--- Supplied text Enclosed Below ---

The DIO change detection sampling and the Periodic Sampling can be set and used at
the same time. Change is applied without rebooting.
When I/O configuration of all the DIO pins is set as ‘Disabled, the DIO change detection
sampling does not work.
Example
AT+DIOCDS=1
B.3.35. AT+AIOCDS=value,AIO0 Rising edge,AIO0 Falling edge,AIO1 Rising
edge,Aio1 Falling edge
Response
 OK
Purpose
Set AIO changed detection sampling
Parameters
value = 0~10 (Detection period: 0. Disabled, 1. 100ms, 2. 200ms,
1000ms)
Rising edge = 0~15000 (Unit, 0.1mv)
Falling edge = 0~15000 (Unit, 0.1mv)
Description
This command sets the AIO change detection sampling. The analog I/O values
of Parani-BCD110 can be monitored whenever AIO value falls down below the
Falling edge or rises up above the Rising edge. If the Rising edge is greater
than the Falling edge, the AIO value will be monitored when AIO value is
between the Falling edge and the Rising edge.

--- End of Enclosed Supplied text ---

* Activity list *
(a) In two sentences, summarize the AT command excerpt.
(b) List the headings that follow the AT+AIOCDS command line in the AT command excerpt.
(c) From the AT command excerpt, reproduce everything from "Description" down to "and the Rising edge.".

--- The data Enclosed Below ---

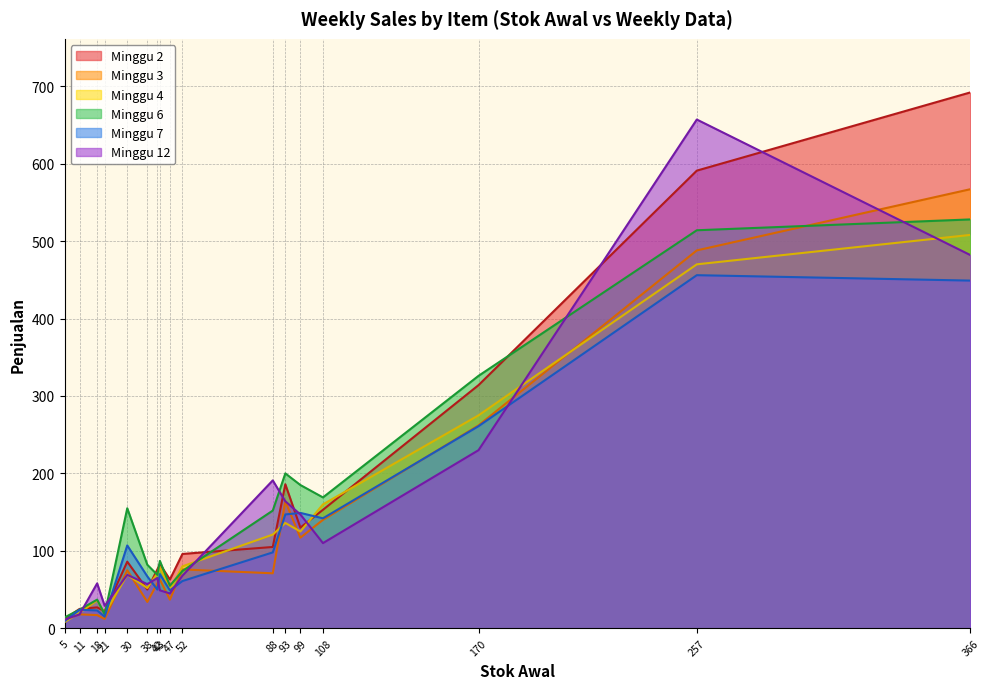

How many intersections are there between Minggu 6 and Minggu 2?

7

--- End of Enclosed The data ---

* Activity answers *
(a) DIO change detection sampling and periodic sampling can be set and used at the same time, changes apply without rebooting, and DIO change detection sampling does not work when all DIO pins are set as disabled. The AT+AIOCDS command sets AIO change detection sampling, so the Parani-BCD110's analog I/O values can be monitored whenever they fall below the Falling edge or rise above the Rising edge, with each edge set from 0 to 15000 in units of 0.1mv.

(b) Response, Purpose, Parameters, Description

(c)
Description
This command sets the AIO change detection sampling. The analog I/O values
of Parani-BCD110 can be monitored whenever AIO value falls down below the
Falling edge or rises up above the Rising edge. If the Rising edge is greater
than the Falling edge, the AIO value will be monitored when AIO value is
between the Falling edge and the Rising edge.